Integration of Biological Knowledge and Genomic Data to Identify New Disease Genes

Saturday, February 13, 2016: 8:00 AM-9:30 AM
Marshall Ballroom North (Marriott Wardman Park)
Florence Demenais, French Institute of Health and Medical Research, Inserm, Paris, France
Multifactorial diseases, such as cancers, cardiovascular diseases, asthma, result from many genes and environmental factors. In the last decade, genetic research on these diseases mainly relied on Genome-Wide Association Studies (GWAS). These GWASs have been successful in identifying thousands of genetic variants (SNPs) associated with many diseases, but, these variants explain only a part of the genetic component of these diseases. Disease susceptibility is likely to result from the joint and interactive effects of many genetic factors, each making a small contribution to overall disease risk, and the effect of such factors may be missed if they are examined individually as classically done by GWAS. The analysis of the effects and interactions of multiple SNPs on disease risk together with the integration of biological knowledge can facilitate the discovery of novel disease genes. We will present different strategies of data integration that will be illustrated in the field of cancer and asthma.

 One proposed strategy is to combine pathway analysis of GWAS outcomes and epistasis analysis. This strategy, applied to cutaneous melanoma, identified five melanoma-associated pathways (response to light stimulus, regulation of mitotic cell cycle, induction of programmed cell death, cytokine activity, oxidative phosphorylation) and significant interaction between TERF1 and AFAP1L2 genes. This finding has important biological relevance given the key role of TERF1 in telomere biology and the emerging role of telomere dysfunction in melanoma development.

 Another strategy is to conduct network-based analysis by integrating genome-wide SNP data and protein-protein interaction networks.

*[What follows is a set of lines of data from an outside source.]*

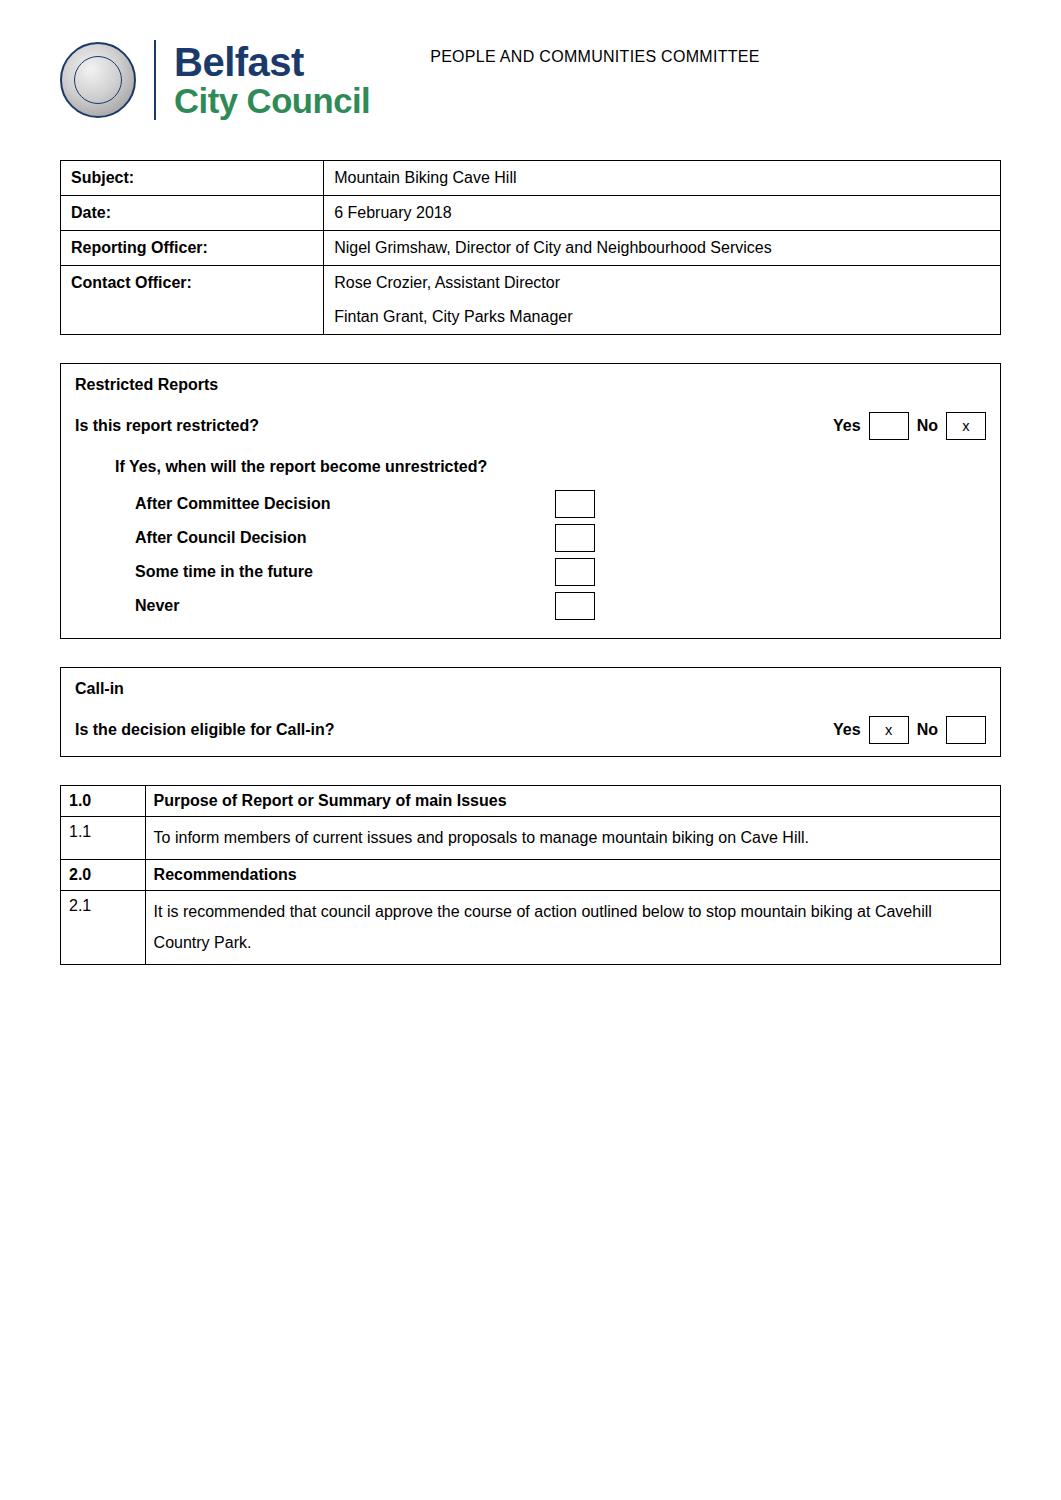Belfast
City Council
PEOPLE AND COMMUNITIES COMMITTEE
| Subject: | Mountain Biking Cave Hill |
| Date: | 6 February 2018 |
| Reporting Officer: | Nigel Grimshaw, Director of City and Neighbourhood Services |
| Contact Officer: | Rose Crozier, Assistant Director |
| | Fintan Grant, City Parks Manager |
Restricted Reports
Is this report restricted?
Yes No x
If Yes, when will the report become unrestricted?
After Committee Decision
After Council Decision
Some time in the future
Never
Call-in
Is the decision eligible for Call-in?
Yes x No
| 1.0 | Purpose of Report or Summary of main Issues |
| 1.1 | To inform members of current issues and proposals to manage mountain biking on Cave Hill. |
| 2.0 | Recommendations |
| 2.1 | It is recommended that council approve the course of action outlined below to stop mountain biking at Cavehill Country Park. |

We proposed a novel algorithm for network analysis that was applied to GWAS outcomes of two large asthma datasets. We identified a sub-network of 91 genes associated with childhood asthma, of which 22 represent novel candidates.

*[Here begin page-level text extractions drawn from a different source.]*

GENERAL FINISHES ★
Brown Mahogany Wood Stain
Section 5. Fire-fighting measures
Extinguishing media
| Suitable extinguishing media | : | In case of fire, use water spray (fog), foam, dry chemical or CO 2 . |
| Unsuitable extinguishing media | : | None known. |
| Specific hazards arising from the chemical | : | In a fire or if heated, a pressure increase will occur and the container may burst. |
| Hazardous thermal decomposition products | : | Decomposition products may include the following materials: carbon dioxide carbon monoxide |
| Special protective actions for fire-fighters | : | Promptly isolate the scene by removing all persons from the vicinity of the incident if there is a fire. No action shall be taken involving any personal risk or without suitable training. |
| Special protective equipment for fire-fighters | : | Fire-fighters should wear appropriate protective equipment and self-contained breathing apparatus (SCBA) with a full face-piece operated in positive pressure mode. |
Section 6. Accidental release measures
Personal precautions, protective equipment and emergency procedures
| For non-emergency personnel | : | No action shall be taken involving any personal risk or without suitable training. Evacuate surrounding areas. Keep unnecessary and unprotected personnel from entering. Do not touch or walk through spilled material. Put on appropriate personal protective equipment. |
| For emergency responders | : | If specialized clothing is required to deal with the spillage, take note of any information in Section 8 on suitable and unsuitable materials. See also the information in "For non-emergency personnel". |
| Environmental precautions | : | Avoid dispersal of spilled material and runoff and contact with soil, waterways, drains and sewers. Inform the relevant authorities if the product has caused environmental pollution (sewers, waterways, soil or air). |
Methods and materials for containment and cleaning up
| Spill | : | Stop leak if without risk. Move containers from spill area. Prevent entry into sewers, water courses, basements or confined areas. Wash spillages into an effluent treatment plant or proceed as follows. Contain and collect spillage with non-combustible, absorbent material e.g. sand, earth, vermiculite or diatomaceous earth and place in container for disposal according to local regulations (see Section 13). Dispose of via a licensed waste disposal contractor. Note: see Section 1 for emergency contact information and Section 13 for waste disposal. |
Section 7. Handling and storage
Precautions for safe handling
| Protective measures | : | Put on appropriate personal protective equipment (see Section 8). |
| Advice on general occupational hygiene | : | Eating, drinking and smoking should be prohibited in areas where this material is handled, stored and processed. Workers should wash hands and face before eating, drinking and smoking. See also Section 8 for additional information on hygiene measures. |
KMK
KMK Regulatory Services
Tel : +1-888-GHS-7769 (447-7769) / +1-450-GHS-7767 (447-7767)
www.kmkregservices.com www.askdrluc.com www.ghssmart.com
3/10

 Finally, we integrated DNA variation and epigenomic (DNA methylation) data to provide more insight into the biological mechanisms underlying asthma plus rhinitis. We showed that a CpG site within the MTNR1A gene (receptor to melatonin) mediates the association between a genetic variant, lying close to MTNR1, and disease.

 In conclusion, integration of different types of data together with various sources of biological information can help uncovering the complex mechanisms underlying multifactorial diseases and, thus, allows making further progress towards personalized medicine.